Legislation authorizing direct review of decisions of the Virgin Islands Supreme Court by the Supreme Court of the United States passed the U.S. Senate Thursday evening, Delegate Donna Christensen’s office announced Friday. The bill will become law with President Obama’s signature.
Christensen sponsored the legislation, H.R. 6116, which amends the Revised Organic Act of the Virgin Islands, with respect to the judicial procedure for appealing the decisions of courts of the Virgin Islands to courts of the United States, removing the temporary jurisdiction of the U.S. Court of Appeals for the Third Circuit to review the final decisions of the highest court of the Virgin Islands.
The House of Representatives approved the measure in November.
Christensen said in a statement that the bill passed the Senate without amendment by unanimous consent Thursday evening.
“The Virgin Islands now joins every other high court in the states and territories,” Christensen said. “Virgin Islanders should be proud of this achievement, which brings us a step closer in the journey for further local self-governance which was begun in 1984 when my predecessor, former Delegate to Congress Ron de Lugo, amended the Virgin Islands 1954 Organic Act to allow for the creation of an appellate court chartered under local law.”
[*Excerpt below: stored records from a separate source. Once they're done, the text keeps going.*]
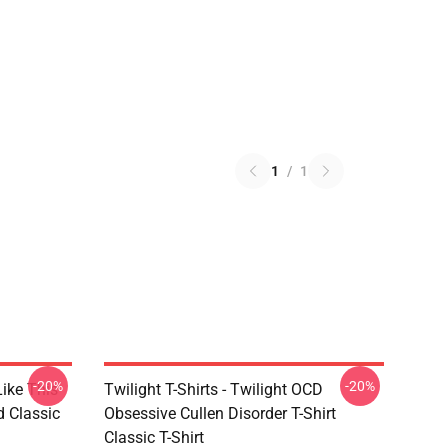
1
/
1
-20%
-20%
Like This
Twilight T-Shirts - Twilight OCD
d Classic
Obsessive Cullen Disorder T-Shirt
Classic T-Shirt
Christensen said over the last five years the V.I. Supreme Court has issued opinions on such wide-raging cases as whether and when a judge could be disciplined to affirming in a landmark ruling that women are not property. By her staff’s unofficial count, the court has issued over 180 published opinions since 2007.
She commended Chief Justice Rhys S. Hodge and Associate Justices Maria M. Cabret and Ive A. Swan for their work to earn the recommendation of the Third Circuit’s Judicial Council for appeals of their decisions to go directly to the U.S. Supreme Court.
“All Virgin Islanders will look back upon this time with great pride and gratitude for the way in which they laid the foundation for appellate jurisprudence in the territory that is second to none,” said Christensen.